Exercise goal
Reproduce word for word the part of the records that opens with the line containing "relative; padding-bottom: 56.25%;" and runs through the end of the records.

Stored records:
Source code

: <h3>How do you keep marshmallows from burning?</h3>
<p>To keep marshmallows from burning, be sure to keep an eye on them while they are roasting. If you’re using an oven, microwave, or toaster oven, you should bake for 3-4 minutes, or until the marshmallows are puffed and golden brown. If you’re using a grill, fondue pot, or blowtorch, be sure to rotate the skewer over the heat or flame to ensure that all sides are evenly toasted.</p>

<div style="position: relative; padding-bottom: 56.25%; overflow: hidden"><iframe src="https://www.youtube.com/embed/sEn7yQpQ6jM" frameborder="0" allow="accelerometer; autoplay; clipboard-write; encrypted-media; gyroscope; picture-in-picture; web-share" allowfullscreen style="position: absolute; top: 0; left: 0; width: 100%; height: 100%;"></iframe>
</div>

Answer section
<div style="position: relative; padding-bottom: 56.25%; overflow: hidden"><iframe src="https://www.youtube.com/embed/sEn7yQpQ6jM" frameborder="0" allow="accelerometer; autoplay; clipboard-write; encrypted-media; gyroscope; picture-in-picture; web-share" allowfullscreen style="position: absolute; top: 0; left: 0; width: 100%; height: 100%;"></iframe>
</div>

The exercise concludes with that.